Saved entries

= Beginning of Section =

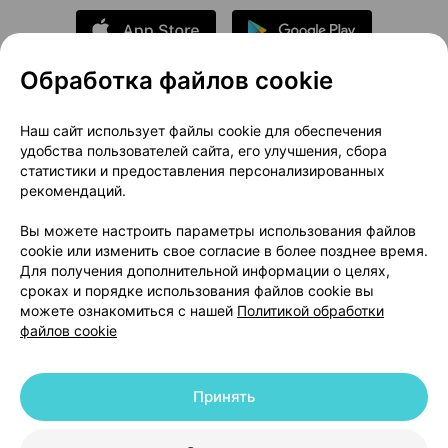
Обработка файлов cookie
О проекте
Новости проекта
Наш сайт использует файлы cookie для обеспечения
удобства пользователей сайта, его улучшения, сбора
Размещение рекламы
Медицинский маркетинг
статистики и предоставления персонализированных
Публичный договор
Доставка
рекомендаций.
Пользовательское соглашение
Вы можете настроить параметры использования файлов
Способы оплаты
Вакансии
Партнеры
cookie или изменить свое согласие в более позднее время.
Написать руководителю 103.by
Для получения дополнительной информации о целях,
сроках и порядке использования файлов cookie вы
Написать в поддержку
можете ознакомиться с нашей
Политикой обработки
Персональные настройки Cookie
файлов cookie
Обработка персональных данных
Принять
© 2026 ООО «Артокс Лаб», УНП 191700409 | 220012, Республика Беларусь,
г. Минск, улица Толбухина, 2, пом. 16 | help@103.by
|
Служба поддержки
+375 291212755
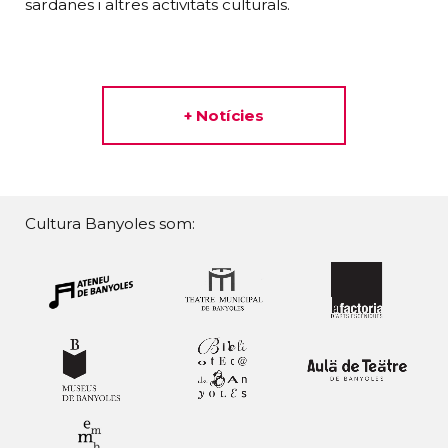
sardanes i altres activitats culturals.
+ Notícies
Cultura Banyoles som:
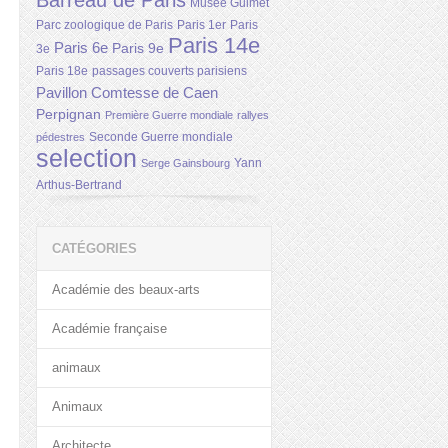
Barreau de Paris
Musée Guimet
Parc zoologique de Paris
Paris 1er
Paris
Paris 14e
Paris 6e
Paris 9e
3e
Paris 18e
passages couverts parisiens
Pavillon Comtesse de Caen
Perpignan
Première Guerre mondiale
rallyes
Seconde Guerre mondiale
pédestres
selection
Yann
Serge Gainsbourg
Arthus-Bertrand
CATÉGORIES
Académie des beaux-arts
Académie française
animaux
Animaux
Architecte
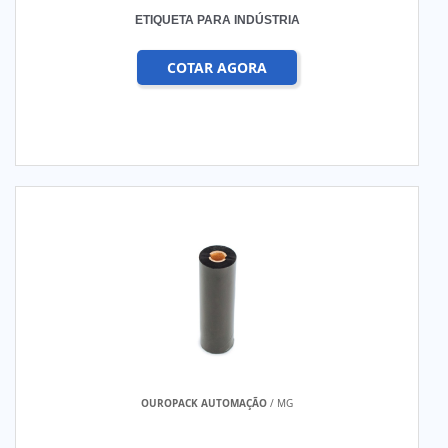
ETIQUETA PARA INDÚSTRIA
COTAR AGORA
OUROPACK AUTOMAÇÃO
/ MG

= End of Section =

** PROBLEM STATEMENT **
Omit every picture while printing the data word for word.

** ANSWER SPACE **
Обработка файлов cookie
О проекте
Новости проекта
Наш сайт использует файлы cookie для обеспечения
удобства пользователей сайта, его улучшения, сбора
Размещение рекламы
Медицинский маркетинг
статистики и предоставления персонализированных
Публичный договор
Доставка
рекомендаций.
Пользовательское соглашение
Вы можете настроить параметры использования файлов
Способы оплаты
Вакансии
Партнеры
cookie или изменить свое согласие в более позднее время.
Написать руководителю 103.by
Для получения дополнительной информации о целях,
сроках и порядке использования файлов cookie вы
Написать в поддержку
можете ознакомиться с нашей
Политикой обработки
Персональные настройки Cookie
файлов cookie
Обработка персональных данных
Принять
© 2026 ООО «Артокс Лаб», УНП 191700409 | 220012, Республика Беларусь,
г. Минск, улица Толбухина, 2, пом. 16 | help@103.by
|
Служба поддержки
+375 291212755
sardanes i altres activitats culturals.
+ Notícies
Cultura Banyoles som:
Barreau de Paris
Musée Guimet
Parc zoologique de Paris
Paris 1er
Paris
Paris 14e
Paris 6e
Paris 9e
3e
Paris 18e
passages couverts parisiens
Pavillon Comtesse de Caen
Perpignan
Première Guerre mondiale
rallyes
Seconde Guerre mondiale
pédestres
selection
Yann
Serge Gainsbourg
Arthus-Bertrand
CATÉGORIES
Académie des beaux-arts
Académie française
animaux
Animaux
Architecte
ETIQUETA PARA INDÚSTRIA
COTAR AGORA
OUROPACK AUTOMAÇÃO
/ MG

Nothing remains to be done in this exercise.